EP as a way of life (aka Life of EP)
When Andrew was in Paris, we discussed at length about using EP for handling big datasets in a different way than running parallel MCMC. A related preprint came out on arXiv a few days ago, with an introduction on Andrews’ blog. (Not written two months in advance as most of his entries!)
The major argument in using EP in a large data setting is that the approximation to the true posterior can be build using one part of the data at a time and thus avoids handling the entire likelihood function. Nonetheless, I still remain mostly agnostic about using EP and a seminar this morning at CREST by Guillaume Dehaene and Simon Barthelmé (re)generated self-interrogations about the method that hopefully can be exploited towards the future version of the paper.
One of the major difficulties I have with EP is about the nature of the resulting approximation. Since it is chosen out of a “nice” family of distributions, presumably restricted to an exponential family, the optimal approximation will remain within this family, which further makes EP sound like a specific variational Bayes method since the goal is to find the family member the closest to the posterior in terms of Kullback-Leibler divergence. (Except that the divergence is the opposite one.) I remain uncertain about what to do with the resulting solution, as the algorithm does not tell me how close this solution will be from the true posterior. Unless one can use it as a pseudo-distribution for indirect inference (a.k.a., ABC)..?
Another thing that became clear during this seminar is that the decomposition of the target as a product is completely arbitrary, i.e., does not correspond to an feature of the target other than the later being the product of those components.
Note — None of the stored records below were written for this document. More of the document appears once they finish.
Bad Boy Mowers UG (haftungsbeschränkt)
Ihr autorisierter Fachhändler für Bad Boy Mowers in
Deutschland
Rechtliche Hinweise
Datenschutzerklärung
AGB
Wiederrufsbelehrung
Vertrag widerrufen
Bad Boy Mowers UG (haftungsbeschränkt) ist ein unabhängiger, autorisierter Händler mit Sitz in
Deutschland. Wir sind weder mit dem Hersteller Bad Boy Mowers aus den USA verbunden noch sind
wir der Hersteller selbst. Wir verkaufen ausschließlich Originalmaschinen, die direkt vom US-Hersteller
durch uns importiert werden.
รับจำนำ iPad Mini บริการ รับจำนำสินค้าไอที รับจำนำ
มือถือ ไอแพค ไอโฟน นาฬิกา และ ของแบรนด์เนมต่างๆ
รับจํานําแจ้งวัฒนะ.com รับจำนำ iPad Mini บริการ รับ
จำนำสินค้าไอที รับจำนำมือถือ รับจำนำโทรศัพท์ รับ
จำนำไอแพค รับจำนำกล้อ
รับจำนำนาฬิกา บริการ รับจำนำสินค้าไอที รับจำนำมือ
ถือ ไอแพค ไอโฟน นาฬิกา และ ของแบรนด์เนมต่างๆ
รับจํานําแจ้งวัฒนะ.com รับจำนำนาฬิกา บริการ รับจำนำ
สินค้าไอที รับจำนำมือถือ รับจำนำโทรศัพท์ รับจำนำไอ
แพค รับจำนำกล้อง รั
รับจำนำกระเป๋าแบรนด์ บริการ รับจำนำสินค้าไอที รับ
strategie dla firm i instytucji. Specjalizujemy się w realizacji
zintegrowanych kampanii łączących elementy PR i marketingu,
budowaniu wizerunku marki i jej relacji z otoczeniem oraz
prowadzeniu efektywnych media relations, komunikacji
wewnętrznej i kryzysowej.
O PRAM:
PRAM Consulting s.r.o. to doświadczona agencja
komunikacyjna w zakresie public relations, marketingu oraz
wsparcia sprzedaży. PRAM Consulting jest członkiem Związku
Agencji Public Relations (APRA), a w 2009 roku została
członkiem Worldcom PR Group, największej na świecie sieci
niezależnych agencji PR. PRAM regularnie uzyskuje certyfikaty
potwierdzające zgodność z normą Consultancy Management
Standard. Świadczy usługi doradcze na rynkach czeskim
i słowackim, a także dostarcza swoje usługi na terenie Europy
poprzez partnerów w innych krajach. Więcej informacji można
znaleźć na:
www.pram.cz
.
Hence, the EP partition could be adapted or even optimised within the algorithm. Similarly, the parametrisation could be optimised towards a “more Gaussian” posterior. This is something that makes EP both exciting as opening many avenues for experimentation and fuzzy as its perceived lack of goal makes comparing approaches delicate. For instance, using MCMC or HMC steps to estimate the parameters of the tilted distribution is quite natural in complex settings but the impact of the additional approximation must be gauged against the overall purpose of the approach.